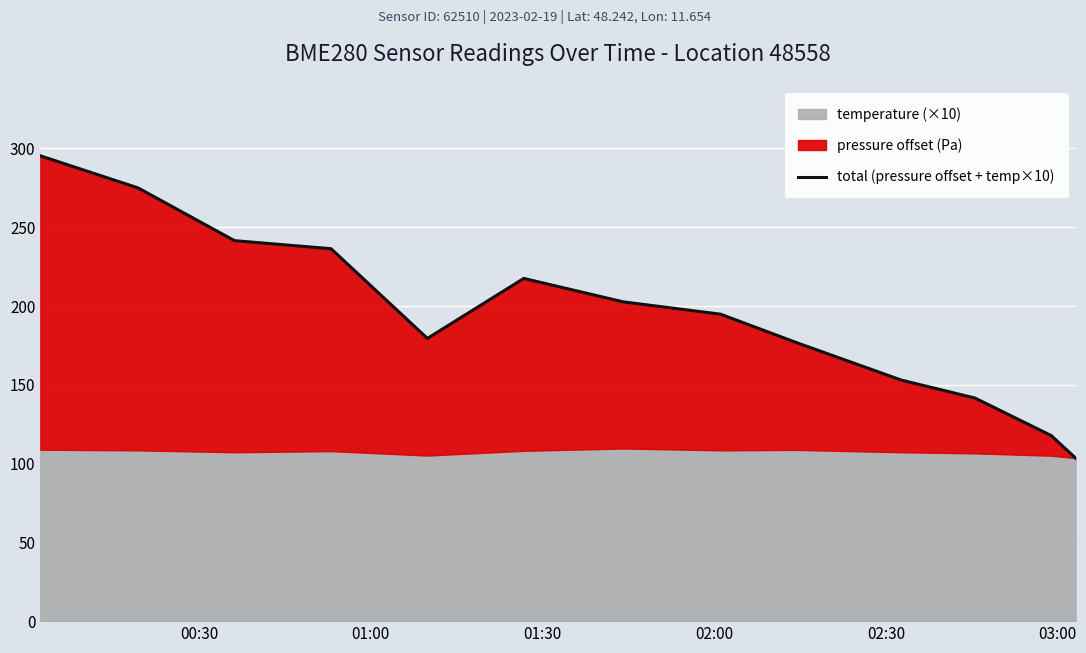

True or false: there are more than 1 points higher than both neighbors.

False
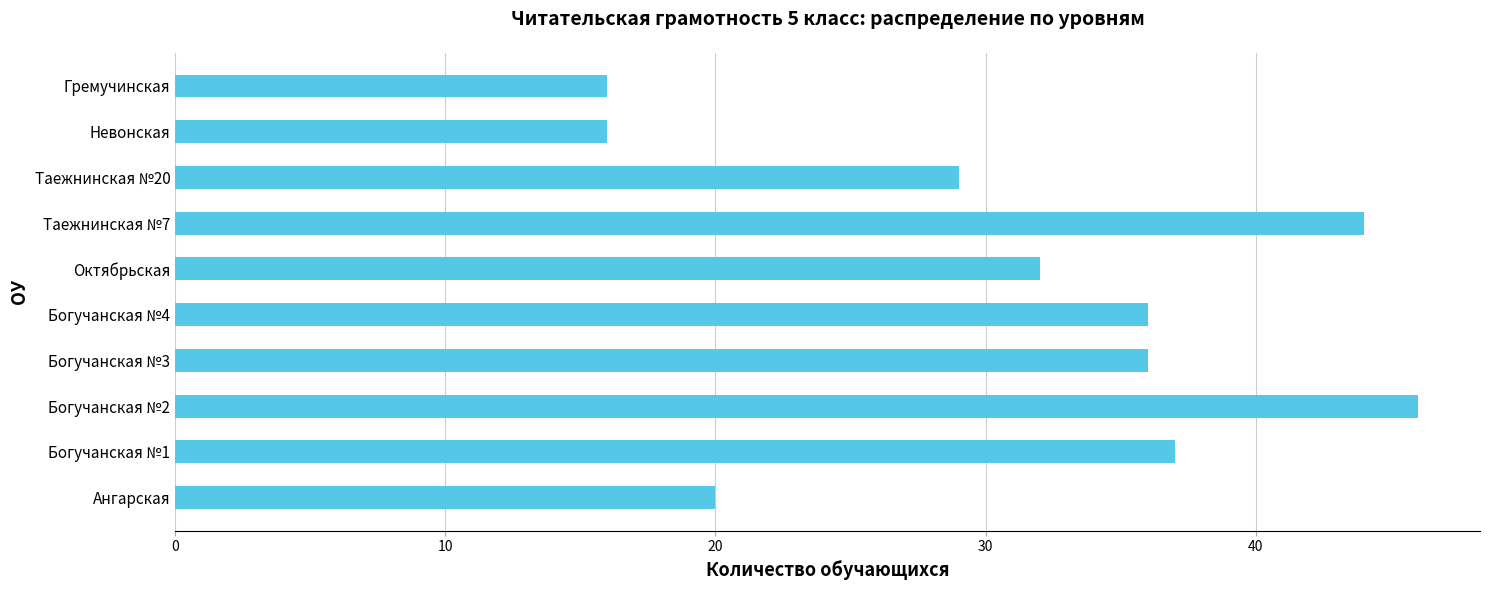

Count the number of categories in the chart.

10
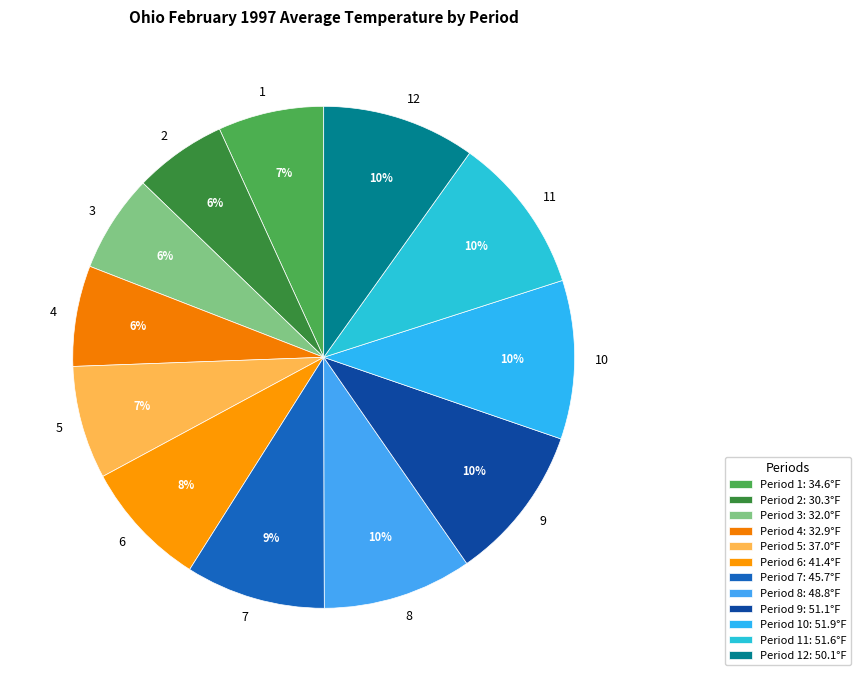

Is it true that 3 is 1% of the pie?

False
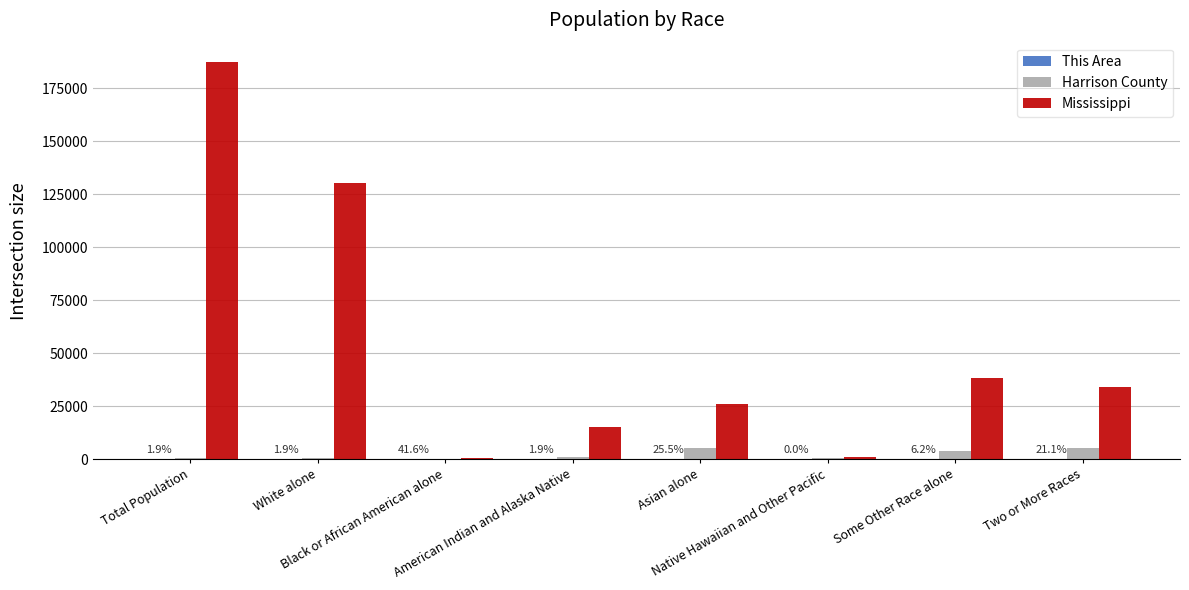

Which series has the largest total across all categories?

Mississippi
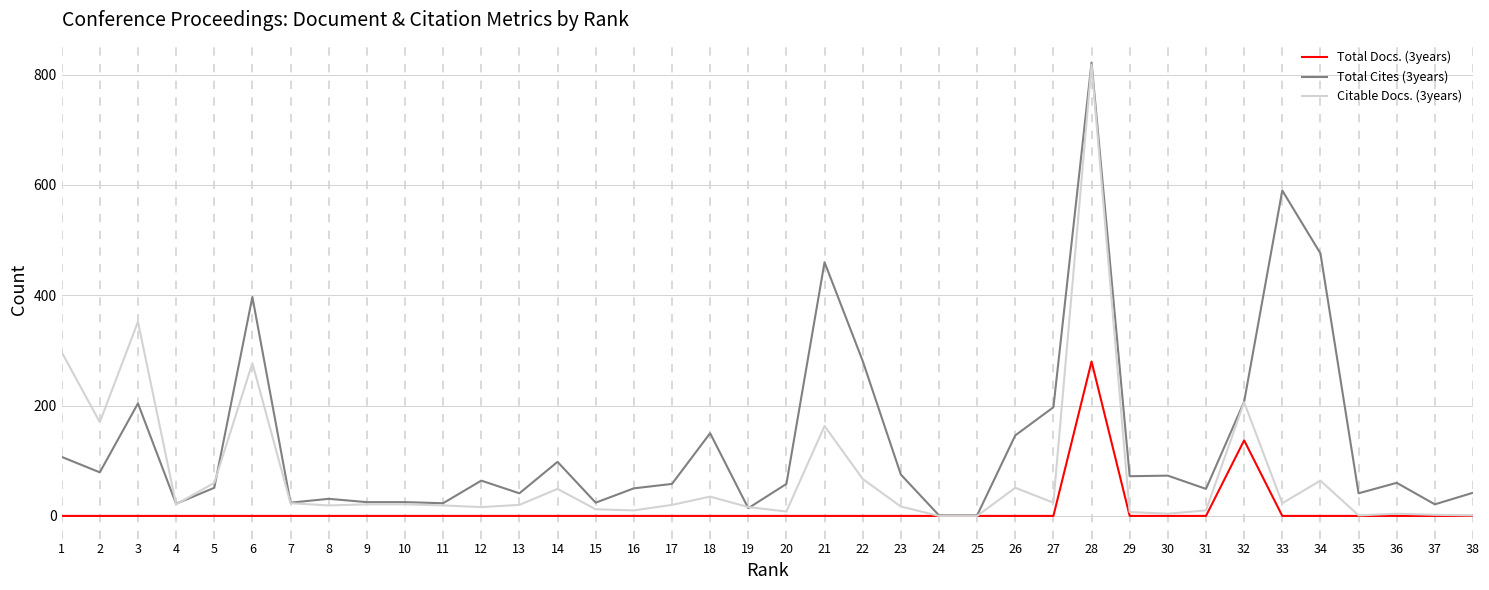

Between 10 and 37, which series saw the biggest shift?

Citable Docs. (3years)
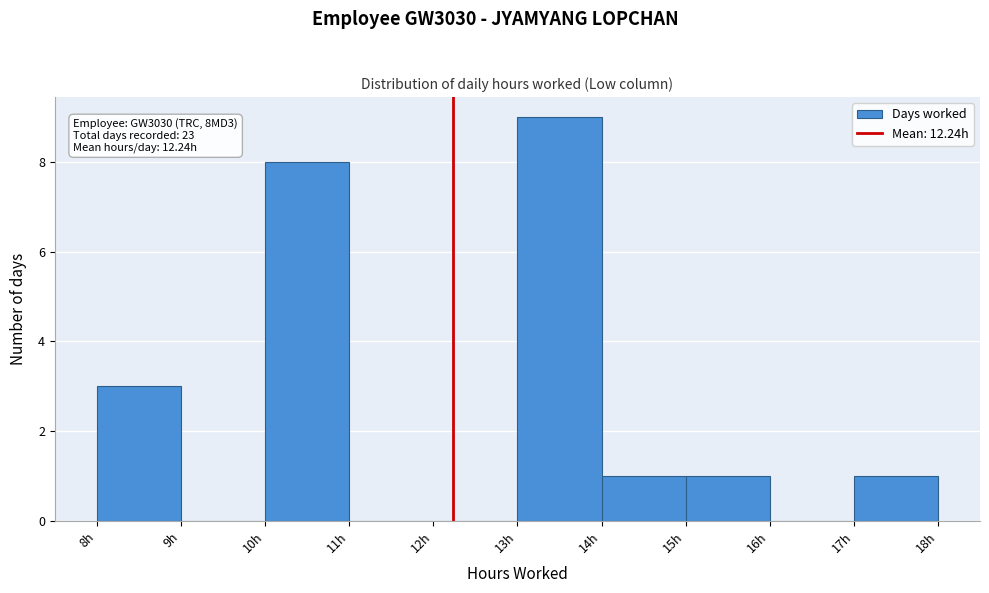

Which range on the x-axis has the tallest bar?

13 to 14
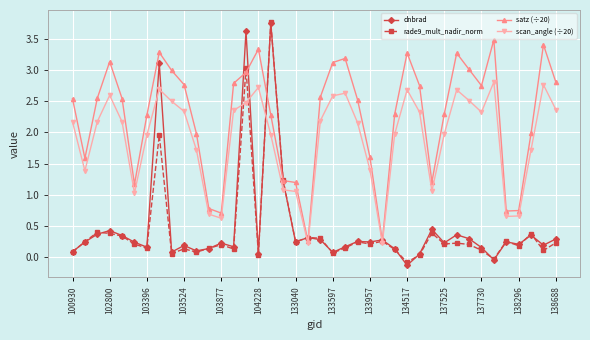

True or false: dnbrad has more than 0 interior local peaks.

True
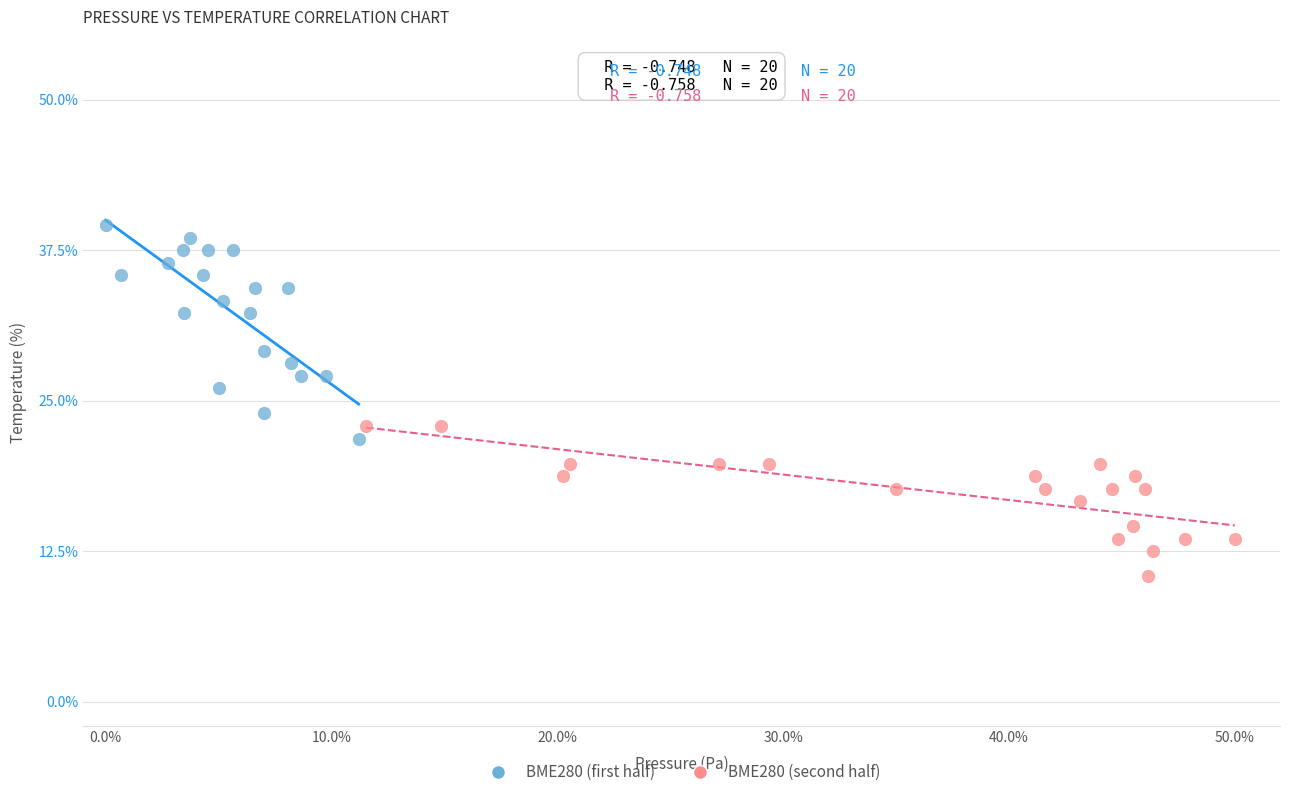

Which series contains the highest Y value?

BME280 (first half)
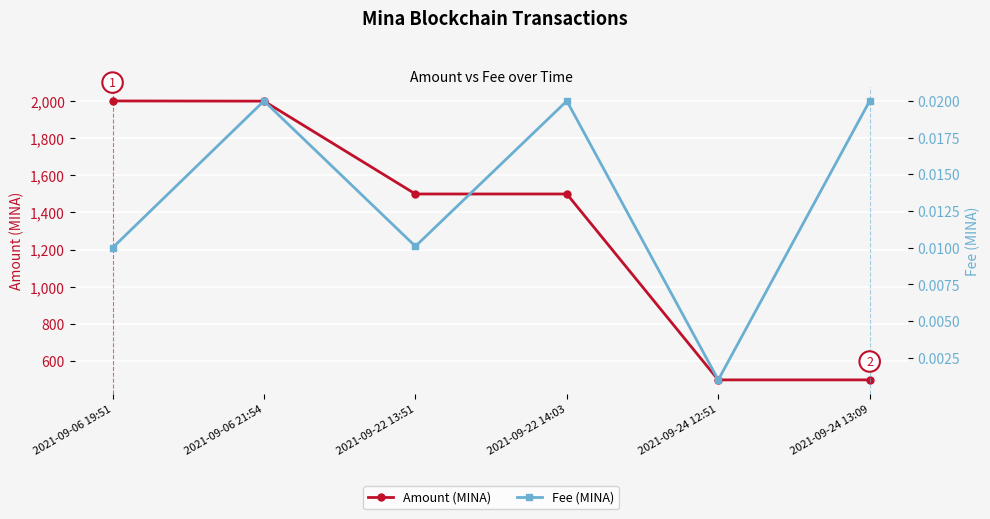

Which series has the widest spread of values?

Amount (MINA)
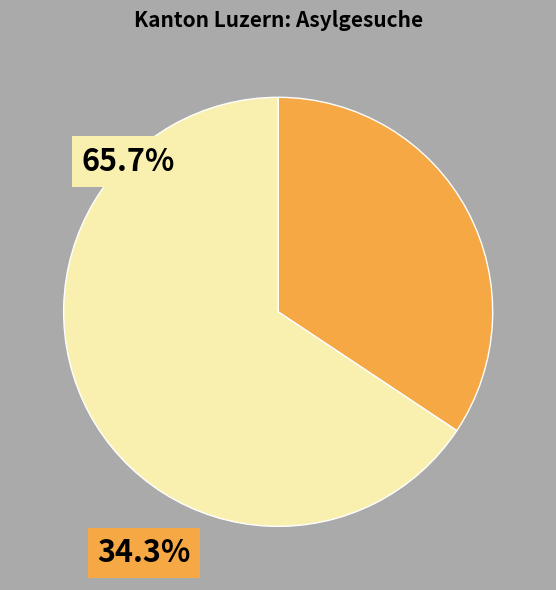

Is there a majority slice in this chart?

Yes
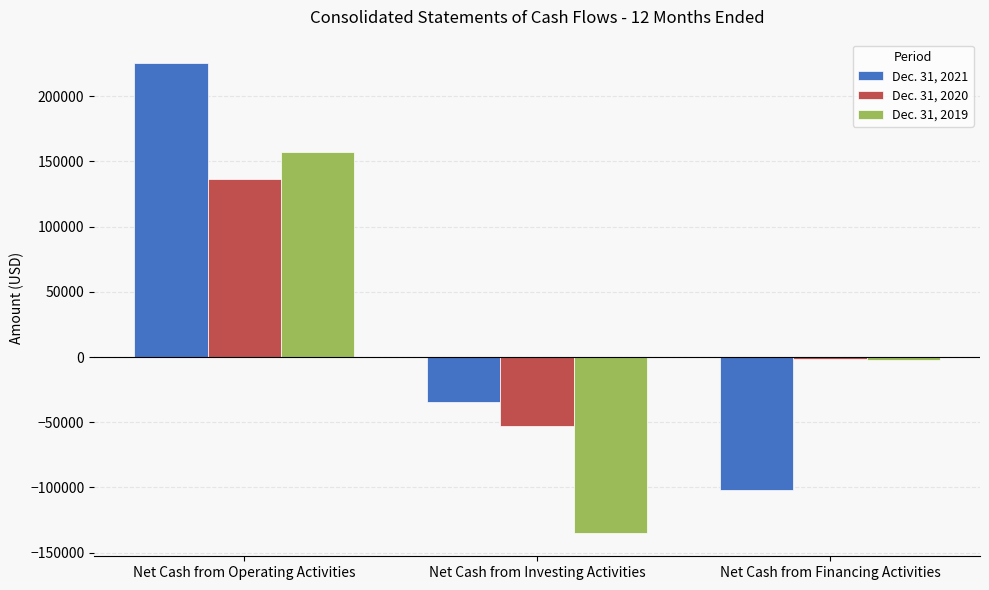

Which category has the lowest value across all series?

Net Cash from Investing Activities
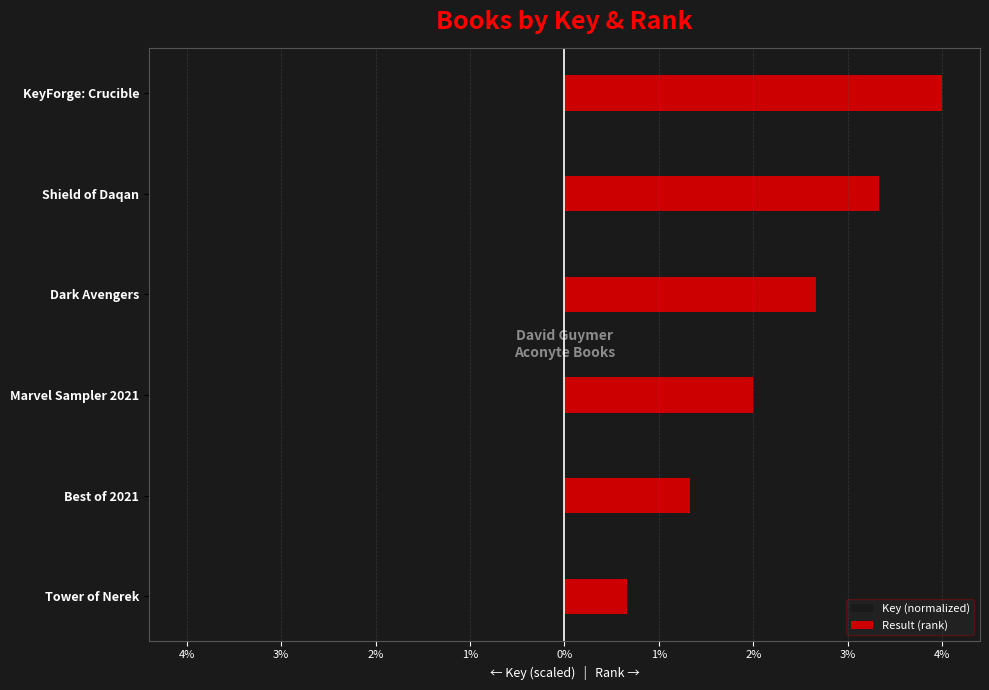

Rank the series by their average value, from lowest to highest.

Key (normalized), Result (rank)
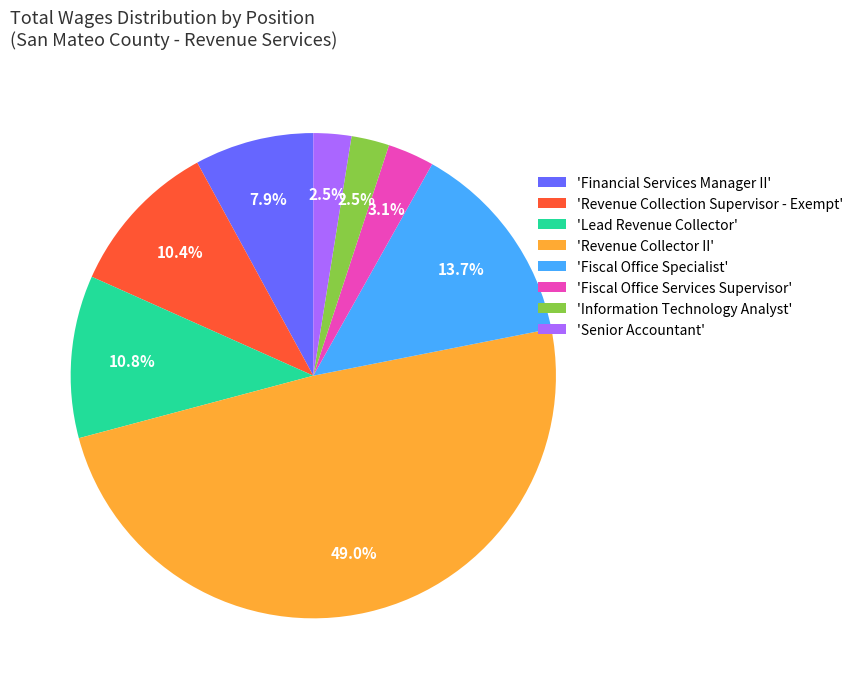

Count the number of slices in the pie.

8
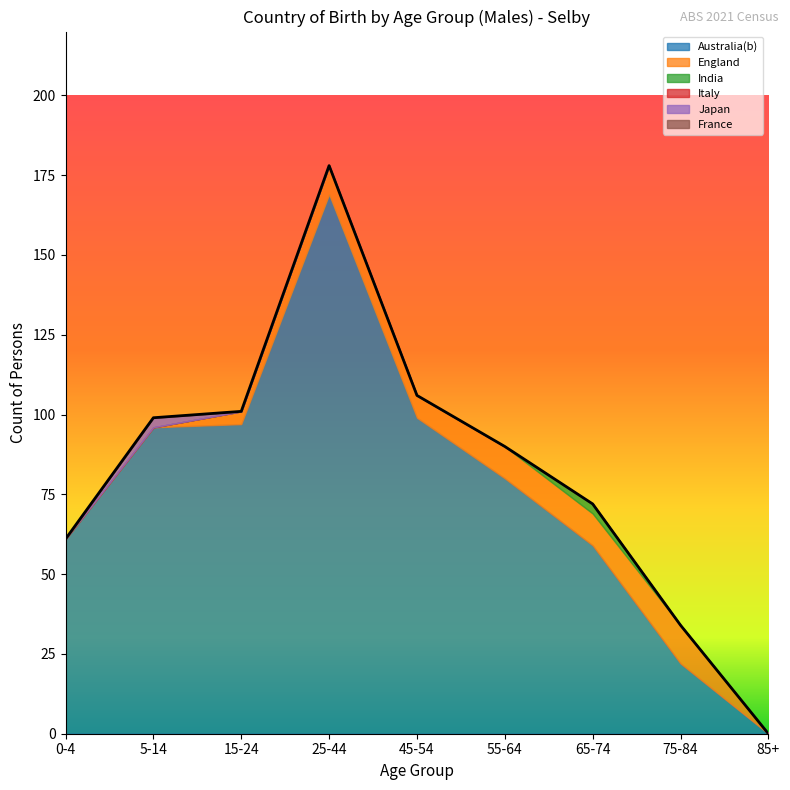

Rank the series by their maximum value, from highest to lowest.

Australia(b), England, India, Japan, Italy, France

What you need to do:
Repeat every one of the records above word for word, with the pictures left out.

Answer for the task:
True or false: there are more than 1 points higher than both neighbors.

False

Count the number of categories in the chart.

10

Is it true that 3 is 1% of the pie?

False

Which series has the largest total across all categories?

Mississippi

Between 10 and 37, which series saw the biggest shift?

Citable Docs. (3years)

Which range on the x-axis has the tallest bar?

13 to 14

True or false: dnbrad has more than 0 interior local peaks.

True

Which series contains the highest Y value?

BME280 (first half)

Which series has the widest spread of values?

Amount (MINA)

Is there a majority slice in this chart?

Yes

Which category has the lowest value across all series?

Net Cash from Investing Activities

Rank the series by their average value, from lowest to highest.

Key (normalized), Result (rank)

Count the number of slices in the pie.

8

Rank the series by their maximum value, from highest to lowest.

Australia(b), England, India, Japan, Italy, France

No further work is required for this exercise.